The latest thinking on the productivity slide points to a decline in economic dynamism, which is how an economy uses and reallocates resources such as land, capital, labour and technology. We have low levels of job mobility, low rates of old firms exiting and new firms entering, and the rise and rise of the care economy, which is labour-intensive and dominated by government provision, funding and regulation. What is Labor’s productivity agenda? Chalmers points to a national scheme for occupational licensing, changes to non-compete clauses in work contracts and revival of national competition policy through a fund that incentivises the states and territories to remove regulatory barriers. These are helpful if slow-burn moves.
For instance, Labor’s national licensing plan for electrical trades will improve worker mobility, especially in areas such as home building and the energy transition. The Productivity Commission has estimated the economy-wide gains could be as high as $10bn.

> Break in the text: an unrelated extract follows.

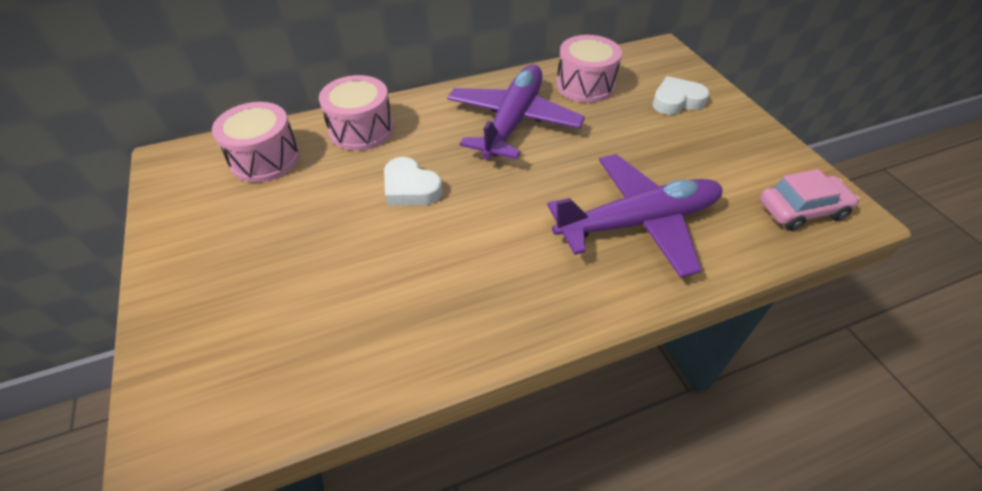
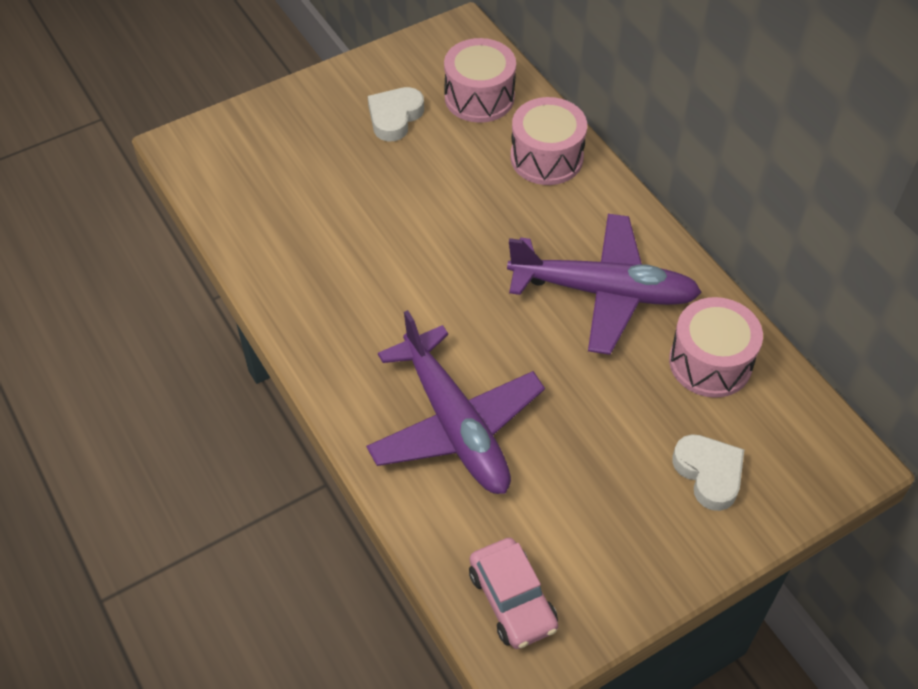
camera: 80 degrees right, 5 degrees up
(410, 188) = (464, 219): white heart -> white heart (395, 117)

In December 2024 Chalmers asked the Productivity Commission for advice on the five main pillars of productivity: a dynamic and resilient economy; more skilled and adaptable workforce; data and digital technology; more efficient and higher quality care; cheaper, cleaner energy and the net-zero transformation. One of the key challenges will be to boost investment; our capital stock (of machines, tools and software) has not been growing as fast as our workforce, which results in what economists call “capital shallowing”.

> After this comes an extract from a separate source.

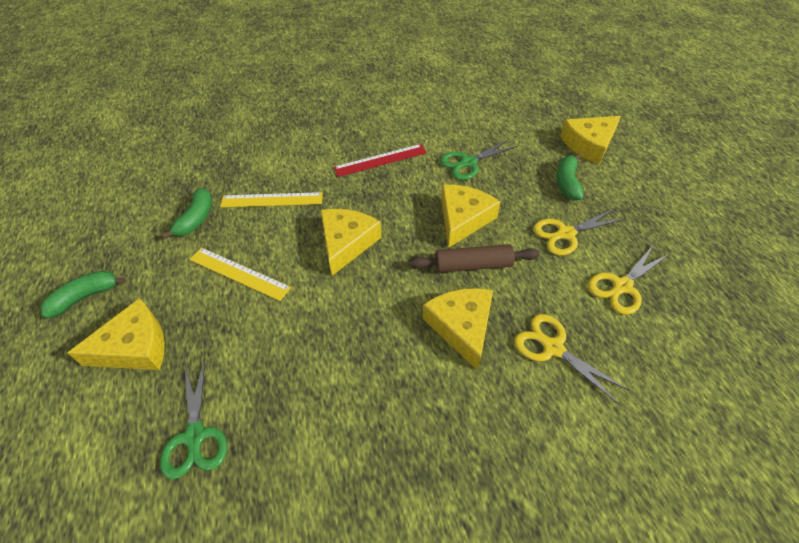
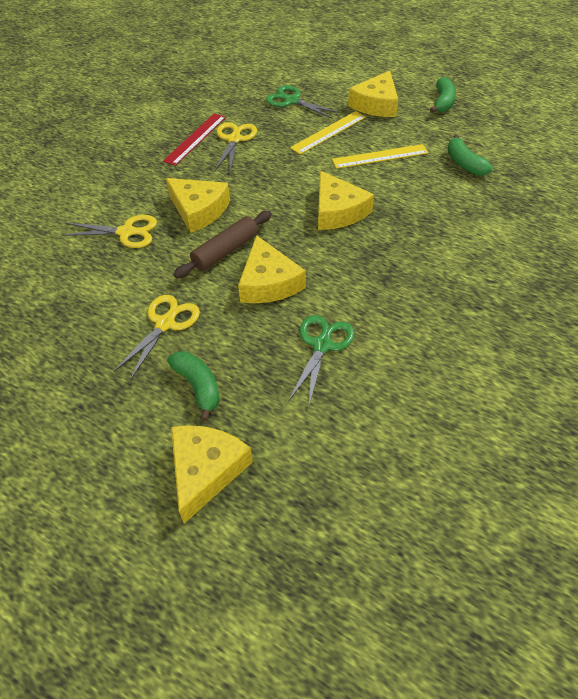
camera: 140 degrees right, 0 degrees up
(272, 200) = (438, 204): yellow ruler -> yellow ruler (328, 132)
(380, 160) = (407, 292): red ruler -> red ruler (195, 138)
(622, 286) = (91, 304): yellow scissors -> yellow scissors (234, 139)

High levels of government spending, on services and employee wages and public works, risk crowding out the private sector and pushing up labour costs.
Commonwealth Bank chief economist Luke Yeaman says the government is playing down expectations for bold tax reform, instead highlighting the need to lift productivity through housing and energy initiatives. “That said, a desire to deliver a ‘second-term legacy’ could see more ambitious reforms emerge later in the term,” the former Treasury deputy secretary wrote on Thursday.
Yeaman says improving our complex planning and approvals processes is a priority. “If left unaddressed, this has the potential to significantly undermine progress on the government’s flagship priorities across housing, infrastructure, the energy transformation and Future Made in Australia,” he wrote.
Deloitte Access Economics lead partner Pradeep Philip says given Labor’s super-sized majority, “there is political capital to be used for an economic purpose”. “The style of the PM is step by step and about bringing business and unions and community groups together, so we should expect to see reform arguments linked to taking the people with him,” he tells Inquirer.
“Growth alongside distribution of that growth is the key. Given the non-indexation of tax thresholds, the opportunity to use this revenue for buying reform is real. There are decent building blocks in place for reform, which is why I’m hopeful.”
Henry played a critical role in the bipartisan revival during the last 15 years of the 20th century. While he doesn’t doubt there are visions for Australia at large, “they lack the sense of urgency”.
Perhaps Labor’s chunky electoral buffer, meaning more time on the clock to see it through, provides the kick to revitalise our growth model. For an ultra-cautious Prime Minister and Treasurer, going big could prove to be beautiful.